The moral filter of patriotic prejudice
About one in six Asian Americans have fallen victim to anti-Asian racism during the COVID-19 pandemic [J. Lee, K. Ramakrishnan, aapidata.com/blog/discriminationsurvey-2022/]. By examining anti-Asian racism in the United States primarily as a domestic issue, most prior studies have overlooked the connections between shifting US-China relations and Americans’ prejudices against the Chinese in China and, by extension, East Asian Americans. This study investigates the patterns and perceptual bases of nationality-based prejudices against Chinese amid the COVID-19 pandemic in the United States. Our nationally representative online survey experiment reveals that Americans assess a hypothetical Chinese person in China as inferior in multiple social and psychological characteristics to an otherwise identical Japanese person in Japan or East Asian American. Furthermore, subjects who perceive China as more threatening to America’s national interests assess Chinese more negatively, especially in terms of trustworthiness and morality, suggesting that perceived China threats propel Americans’ negative stereotypes about Chinese.

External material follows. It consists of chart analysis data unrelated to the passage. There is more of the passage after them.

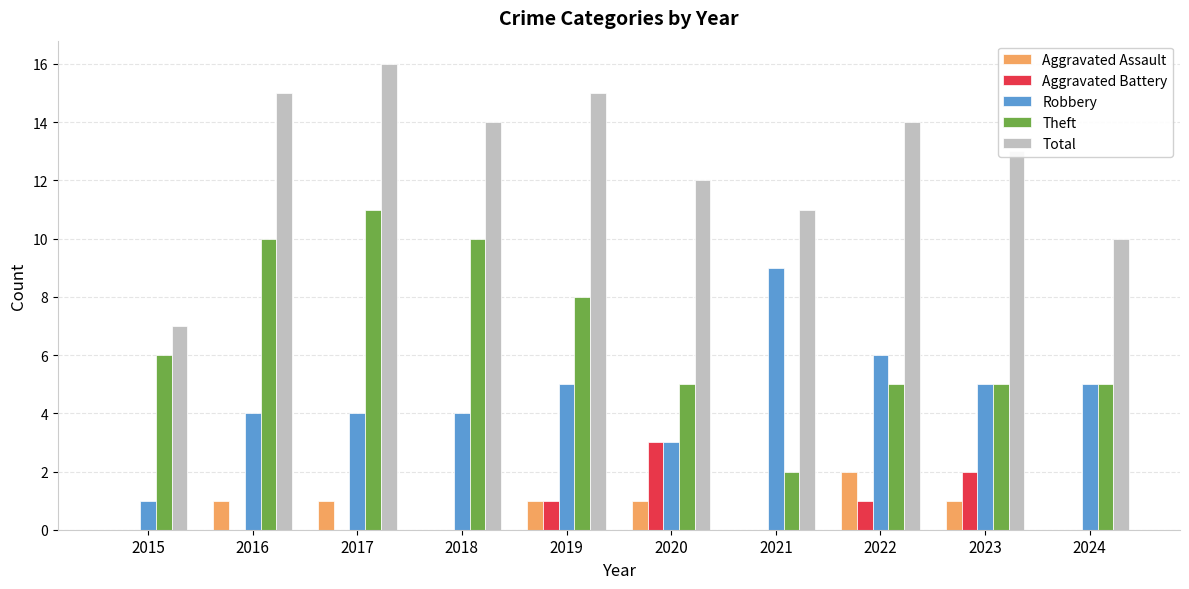

Which series changed the most between 2017 and 2020?

Theft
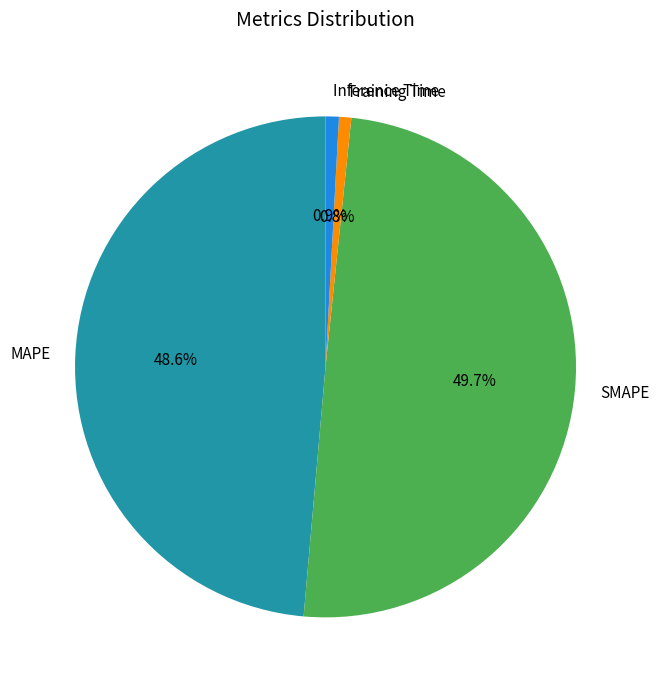

Which slice is the largest?

SMAPE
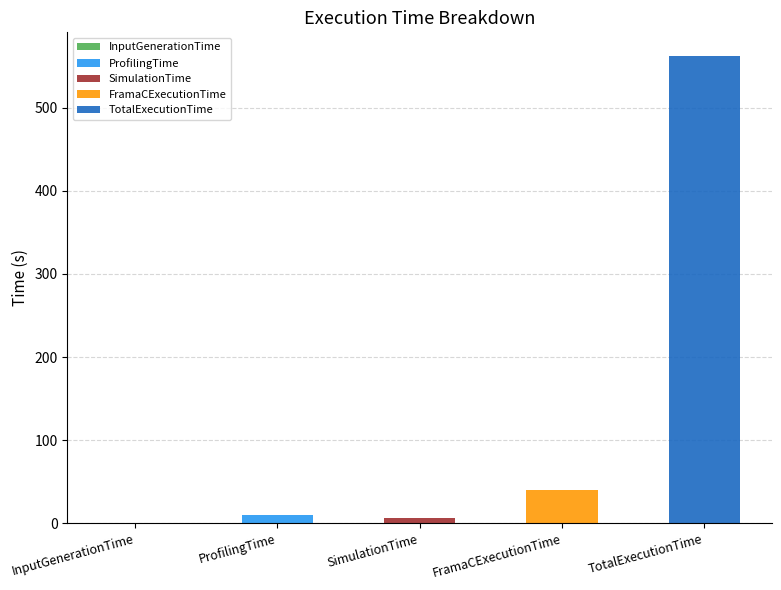

What is the change in value from ProfilingTime to FramaCExecutionTime?

+29.3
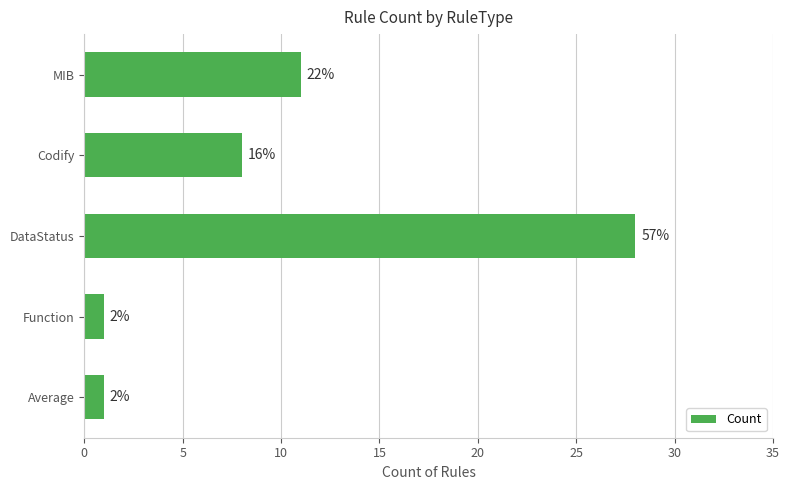

What is the average value?

10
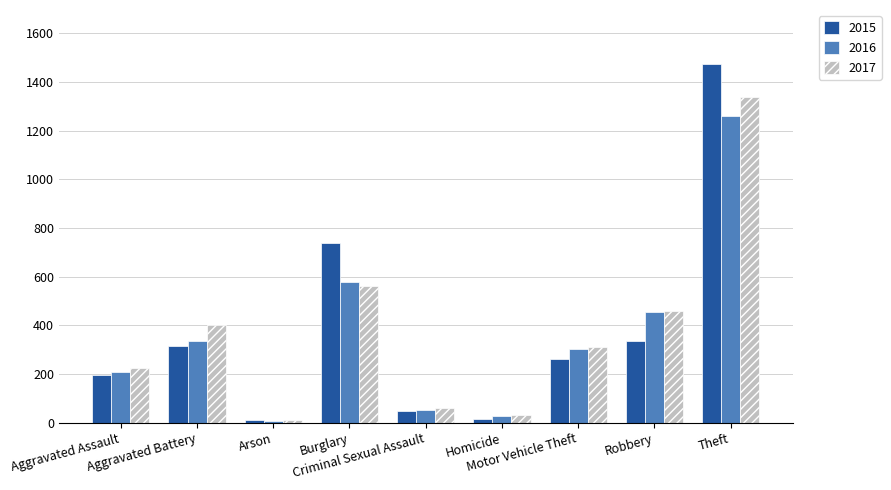

Are the bars grouped side by side (vs. stacked)?

Yes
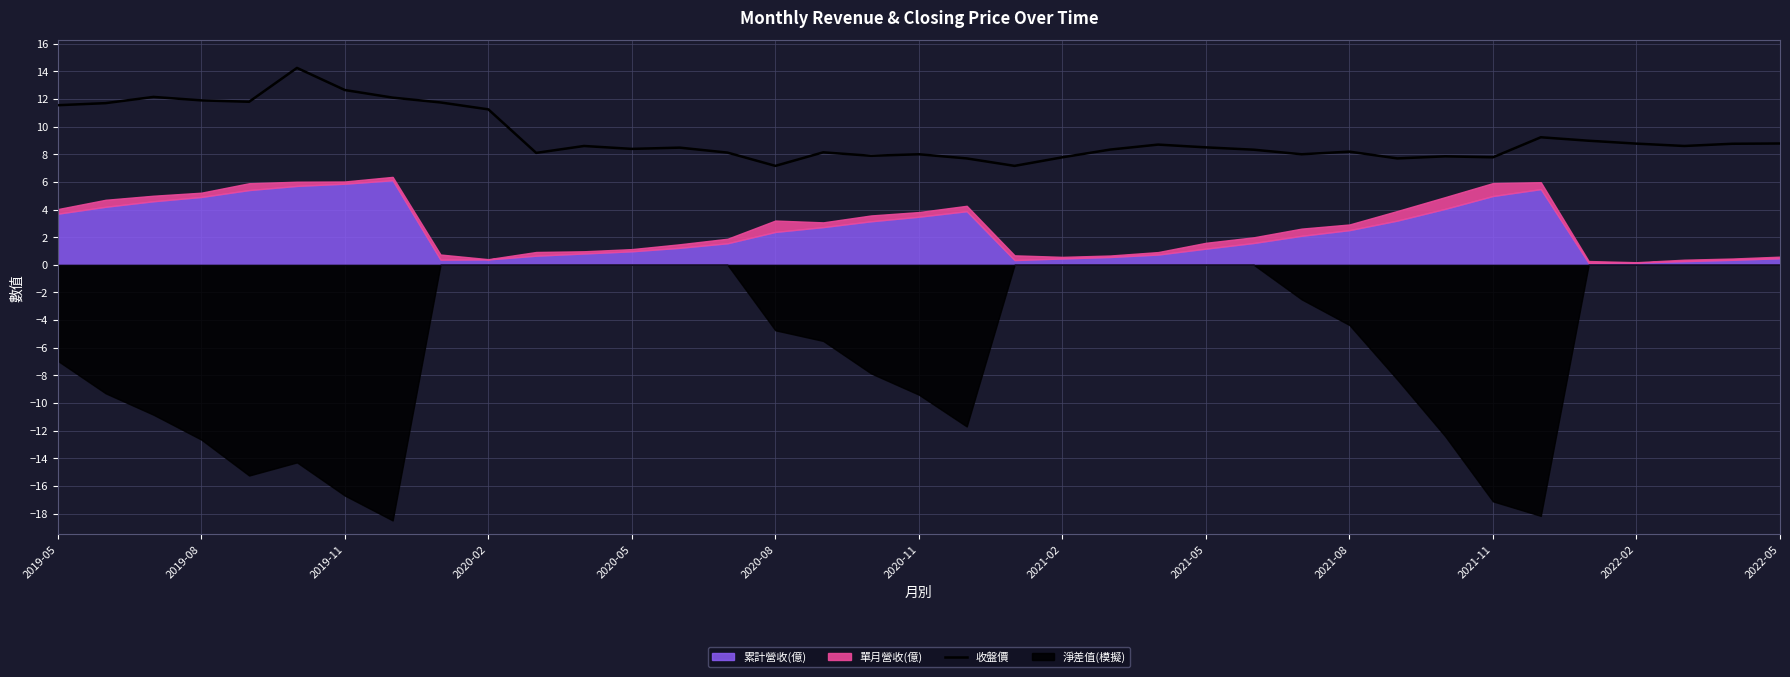

True or false: 收盤價 has a value of 5.3 at 2020-11.

False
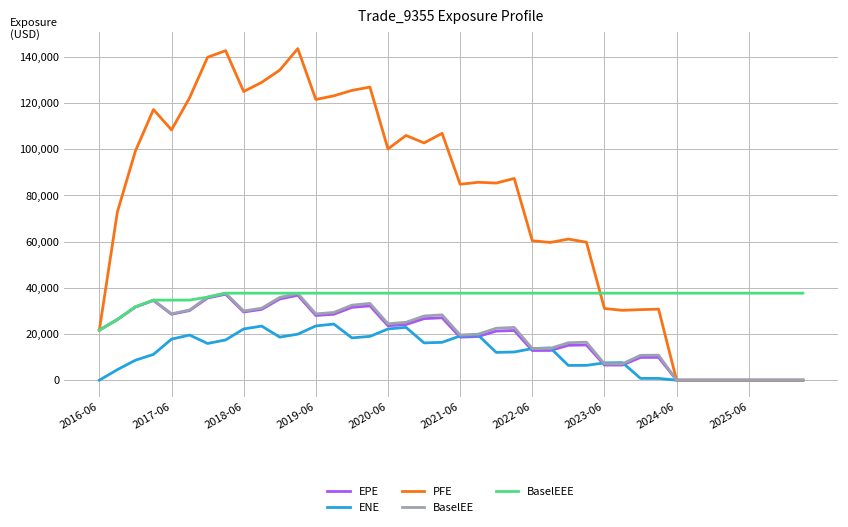

What is the difference between the maximum and minimum values in the PFE series?

143551.0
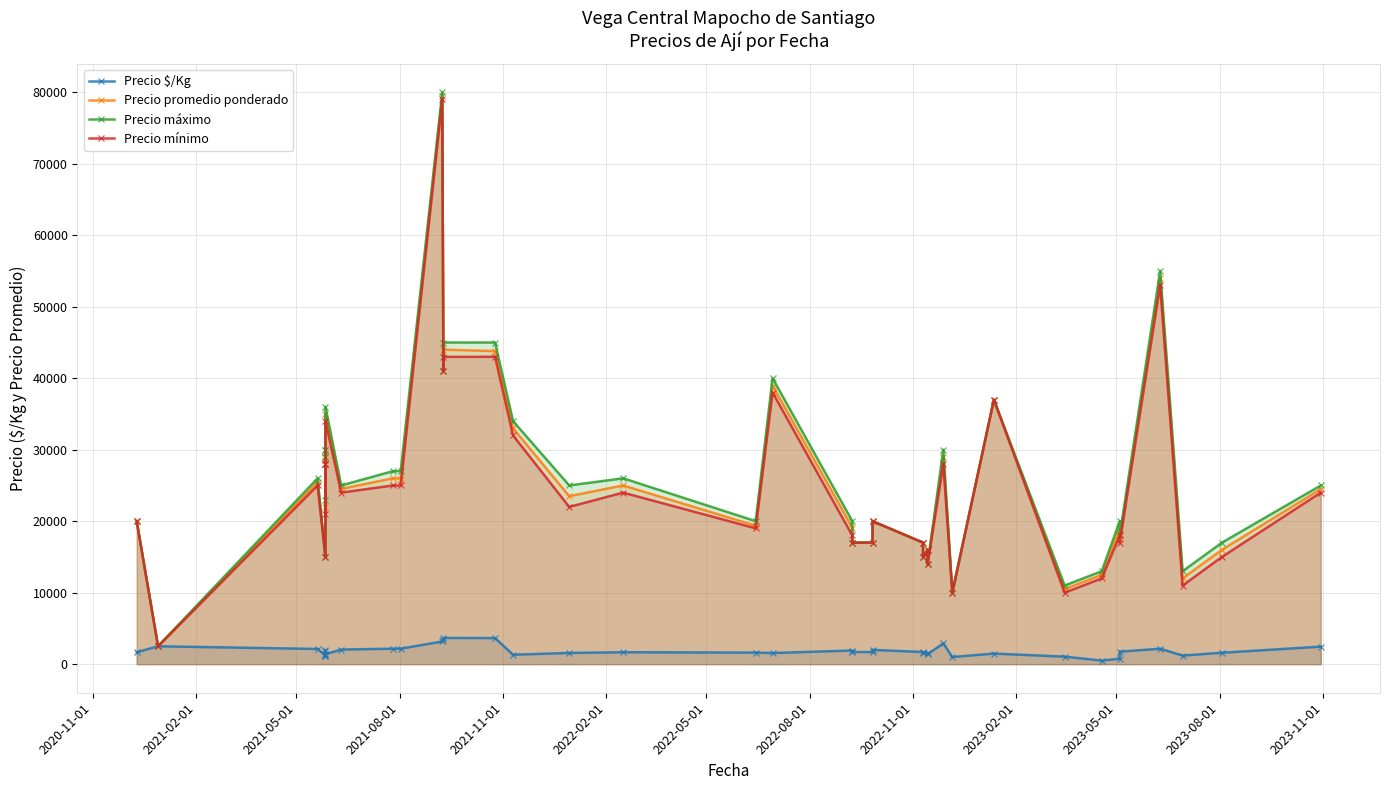

True or false: Precio promedio ponderado has more than 2 points higher than both neighbors.

True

A contextual analysis further indicates that counties with a higher share of Trump voters in 2016 tend to perceive all East Asian–origin groups similarly as a racial outgroup. By contrast, residents in predominantly Democrat-voting counties tend to perceive Chinese in China more negatively relative to Asian Americans, despite broadly viewing East Asians more favorably. Overall, this study underscores the often-overlooked relationships between the prevailing anti-Asian sentiments in the United States and the US-China geopolitical tensions and America’s domestic political polarization.